Bell bekennt sich zum „historischen, orthodoxen, christlichen Glauben“, wie er sonst schon mehrfach behauptete, will also theologisch kein liberaler Modernist sein. Er rechnet sich der evangelikalen Tradition zu. Neu ist außerdem aber die scharfe Kritik, mit der er die traditionelle Lehre über Himmel und Hölle überzieht. Im Vorwort über die Hauptbotschaft des Buches (übersetzt aus der US-Ausgabe vom Autor, HL):

„Dies Liebe drängt uns einige der dominierenden Jesus-Geschichten, die uns heute erzählt werden, zu hinterfragen. Einer unglaublich großen Zahl von Menschen wurde gelehrt, dass eine ausgewählte kleine Zahl von Christen die Ewigkeit an einem friedlichen, freudevollen Ort verbringen werde, der Himmel genannt wird, und der Rest der Menschheit verbringt die Ewigkeit in Qual und Strafe in der Hölle – ohne Aussicht auf Änderung. Es wurde vielen eindeutig zu verstehen gegeben, dass dies eine zentrale Wahrheit des christlichen Glaubens sei; wer dies ablehne, lehne Jesus ab. Doch dies ist irrig und vergiftend [!] und unterhöhlt letztlich die Ausbreitung von Jesu ansteckender Botschaft von Liebe, Frieden, Vergebung und Freude, die unsere Welt so verzweifelt hören muss.“

Im ersten Kapitel erzählt Bell von einer Ausstellung in seiner Kirche zum Thema Frieden Schaffen. Ein Zitat von Mahatma Gandhi wurde von einem Besucher auf einer Klebenotiz so kommentiert: „Realitätstest: Er ist in der Hölle“. Bell fragt nun: „Wirklich? Gandhi in der Hölle? Ist er das? Haben wir dafür eine Bestätigung? Weiß dies jemand? Ohne Zweifel?“ Und wieder: werden nur einige wenige gerettet und…
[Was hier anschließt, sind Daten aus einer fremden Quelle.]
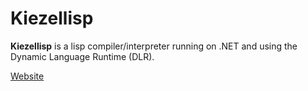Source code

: # Kiezellisp

**Kiezellisp** is a lisp compiler/interpreter running on .NET and using the
Dynamic Language Runtime (DLR).

[Website](http://www.kiezellisp.nl)

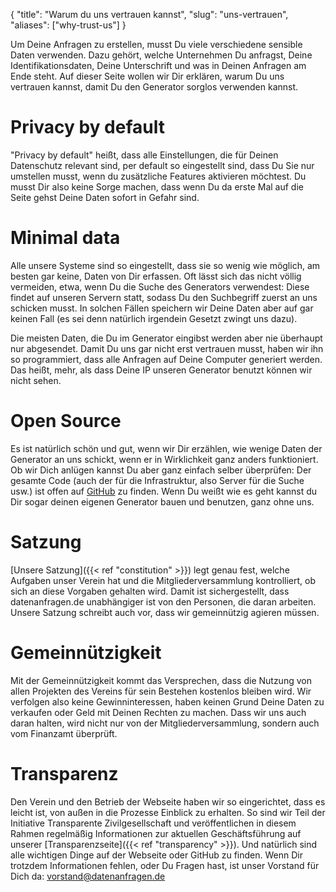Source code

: {
    "title": "Warum du uns vertrauen kannst",
    "slug": "uns-vertrauen",
    "aliases": ["why-trust-us"]
}

Um Deine Anfragen zu erstellen, musst Du viele verschiedene sensible Daten verwenden. Dazu gehört, welche Unternehmen Du anfragst, Deine Identifikationsdaten, Deine Unterschrift und was in Deinen Anfragen am Ende steht. Auf dieser Seite wollen wir Dir erklären, warum Du uns vertrauen kannst, damit Du den Generator sorglos verwenden kannst.

# Privacy by default

"Privacy by default" heißt, dass alle Einstellungen, die für Deinen Datenschutz relevant sind, per default so eingestellt sind, dass Du Sie nur umstellen musst, wenn du zusätzliche Features aktivieren möchtest. Du musst Dir also keine Sorge machen, dass wenn Du da erste Mal auf die Seite gehst Deine Daten sofort in Gefahr sind.

# Minimal data

Alle unsere Systeme sind so eingestellt, dass sie so wenig wie möglich, am besten gar keine, Daten von Dir erfassen. Oft lässt sich das nicht völlig vermeiden, etwa, wenn Du die Suche des Generators verwendest: Diese findet auf unseren Servern statt, sodass Du den Suchbegriff zuerst an uns schicken musst. In solchen Fällen speichern wir Deine Daten aber auf gar keinen Fall (es sei denn natürlich irgendein Gesetzt zwingt uns dazu).  

Die meisten Daten, die Du im Generator eingibst werden aber nie überhaupt nur abgesendet. Damit Du uns gar nicht erst vertrauen musst, haben wir ihn so programmiert, dass alle Anfragen auf Deine Computer generiert werden. Das heißt, mehr, als dass Deine IP unseren Generator benutzt können wir nicht sehen.

# Open Source

Es ist natürlich schön und gut, wenn wir Dir erzählen, wie wenige Daten der Generator an uns schickt, wenn er in Wirklichkeit ganz anders funktioniert. Ob wir Dich anlügen kannst Du aber ganz einfach selber überprüfen: Der gesamte Code (auch der für die Infrastruktur, also Server für die Suche usw.) ist offen auf [GitHub](https://github.com/datenanfragen) zu finden. Wenn Du weißt wie es geht kannst du Dir sogar deinen eigenen Generator bauen und benutzen, ganz ohne uns.

# Satzung

[Unsere Satzung]({{< ref "constitution" >}}) legt genau fest, welche Aufgaben unser Verein hat und die Mitgliederversammlung kontrolliert, ob sich an diese Vorgaben gehalten wird. Damit ist sichergestellt, dass datenanfragen.de unabhängiger ist von den Personen, die daran arbeiten. Unsere Satzung schreibt auch vor, dass wir gemeinnützig agieren müssen.

# Gemeinnützigkeit

Mit der Gemeinnützigkeit kommt das Versprechen, dass die Nutzung von allen Projekten des Vereins für sein Bestehen kostenlos bleiben wird. Wir verfolgen also keine Gewinninteressen, haben keinen Grund Deine Daten zu verkaufen oder Geld mit Deinen Rechten zu machen. Dass wir uns auch daran halten, wird nicht nur von der Mitgliederversammlung, sondern auch vom Finanzamt überprüft.

# Transparenz

Den Verein und den Betrieb der Webseite haben wir so eingerichtet, dass es leicht ist, von außen in die Prozesse Einblick zu erhalten. So sind wir Teil der Initiative Transparente Zivilgesellschaft und veröffentlichen in diesem Rahmen regelmäßig Informationen zur aktuellen Geschäftsführung auf unserer [Transparenzseite]({{< ref "transparency" >}}). Und natürlich sind alle wichtigen Dinge auf der Webseite oder GitHub zu finden. Wenn Dir trotzdem Informationen fehlen, oder Du Fragen hast, ist unser Vorstand für Dich da: [vorstand@datenanfragen.de](mailto:vorstand@datenanfragen.de)
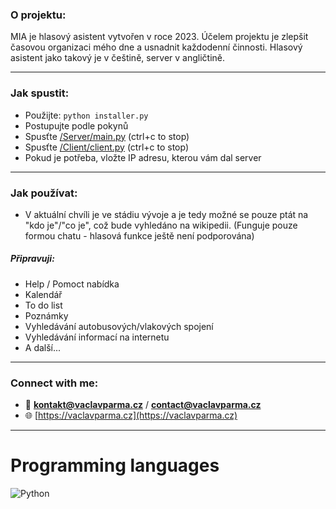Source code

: <h3 align="left">O projektu:</h3>

MIA je hlasový asistent vytvořen v roce 2023.
Účelem projektu je zlepšit časovou organizaci mého dne a usnadnit každodenní činnosti.
Hlasový asistent jako takový je v češtině, server v angličtině.

---

<h3 align="left">Jak spustit:</h3>

- Použijte: `python installer.py`
- Postupujte podle pokynů
- Spusťte [/Server/main.py](Server/main.py) (ctrl+c to stop)
- Spusťte [/Client/client.py](Client/client.py) (ctrl+c to stop)
- Pokud je potřeba, vložte IP adresu, kterou vám dal server

---

<h3 align="left">Jak používat:</h3>

- V aktuální chvíli je ve stádiu vývoje a je tedy možné se pouze ptát na "kdo je"/"co je", což bude vyhledáno na wikipedii. (Funguje pouze formou chatu - hlasová funkce ještě není podporována)

##### Připravuji:

- Help / Pomoct nabídka
- Kalendář
- To do list
- Poznámky
- Vyhledávání autobusových/vlakových spojení
- Vyhledávání informací na internetu
- A další...

---

<h3 align="left">Connect with me:</h3>

- 📧 **kontakt@vaclavparma.cz** / **contact@vaclavparma.cz**
- 🌐 [https://vaclavparma.cz](https://vaclavparma.cz)

---

# Programming languages

![Python](https://img.shields.io/badge/Python-FFD43B?style=for-the-badge&logo=python&logoColor=blue)
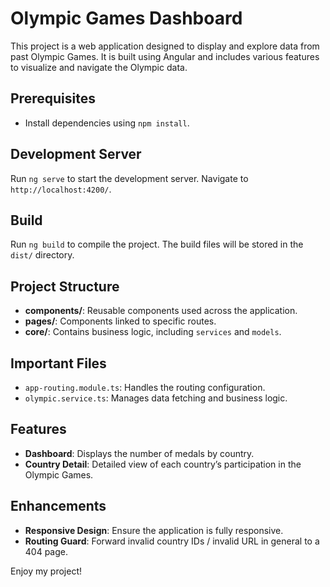 # Olympic Games Dashboard

This project is a web application designed to display and explore data from past Olympic Games. It is built using Angular and includes various features to visualize and navigate the Olympic data.

## Prerequisites

- Install dependencies using `npm install`.

## Development Server

Run `ng serve` to start the development server. Navigate to `http://localhost:4200/`.

## Build

Run `ng build` to compile the project. The build files will be stored in the `dist/` directory.

## Project Structure

- **components/**: Reusable components used across the application.
- **pages/**: Components linked to specific routes.
- **core/**: Contains business logic, including `services` and `models`.
  
## Important Files

- `app-routing.module.ts`: Handles the routing configuration.
- `olympic.service.ts`: Manages data fetching and business logic.

## Features

- **Dashboard**: Displays the number of medals by country.
- **Country Detail**: Detailed view of each country’s participation in the Olympic Games.

## Enhancements

- **Responsive Design**: Ensure the application is fully responsive.
- **Routing Guard**: Forward invalid country IDs / invalid URL in general to a 404 page.

Enjoy my project!
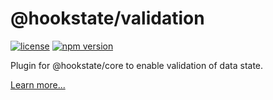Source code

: # @hookstate/validation

[![license](https://img.shields.io/github/license/avkonst/hookstate)](https://img.shields.io/github/license/avkonst/hookstate) [![npm version](https://img.shields.io/npm/v/@hookstate/validation.svg?maxAge=300&label=version&colorB=007ec6)](https://www.npmjs.com/package/@hookstate/validation)

Plugin for @hookstate/core to enable validation of data state.

[Learn more...](https://hookstate.js.org/docs/extensions-validation)
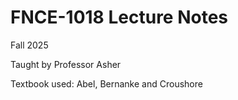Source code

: # FNCE-1018 Lecture Notes

Fall 2025

Taught by Professor Asher

Textbook used: Abel, Bernanke and Croushore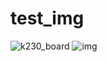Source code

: # test_img
![k230_board](https://kendryte-download.canaan-creative.com/k230/downloads/doc_images/k230_unsip_board.png)
![img](https://i.loli.net/2021/08/18/IQR12SOJdzxTUZH.png)
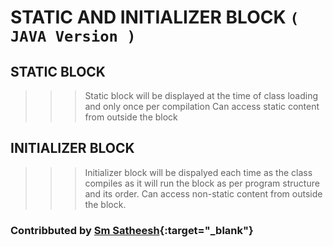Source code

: # STATIC AND INITIALIZER BLOCK `( JAVA Version )`

## STATIC BLOCK

>>> Static block will be displayed at the time of class loading and only once per compilation
>>> Can access static content from outside the block

## INITIALIZER BLOCK

>>> Initializer block will be dispalyed each time as the class compiles as it will run the block as per program structure and its order.
>>> Can access non-static content from outside the block.

### Contribbuted by [Sm Satheesh](https://github.com/smsatheesh){:target="_blank"}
„jeder andere leidet für immer unter Qual und Strafe? Ist das für Gott akzeptabel? Hat Gott Millionen Menschen über zigtausende Jahre hinweg dazu geschaffen, die Ewigkeit in Verderbnis zu verbringen? Kann Gott dies tun oder es zulassen und immer noch behaupten, ein liebender Gott zu sein? Straft Gott Menschen für tausende Jahre mit unendlicher, nicht endender Qual für Dinge, die sie in ihren wenigen begrenzten Jahren des Lebens taten?“

In diesem Stil geht es im ganzen Buch weiter: eine Reihe manipulativer Fragen, aber wenig fundierte Auseinandersetzung in der Sache. Es scheint geradezu selbstverständlich, dass Gandhi den Himmel verdient hat – ein Gedanke, der einem übrigens schnell abhanden kommt, würde man sich einmal etwas näher mit dessen Leben beschäftigen und z.B. Joseph Lelyvelds neue Gandhi-Biografie studieren (Great Soul: Mahatma Gandhi And His Struggle With India).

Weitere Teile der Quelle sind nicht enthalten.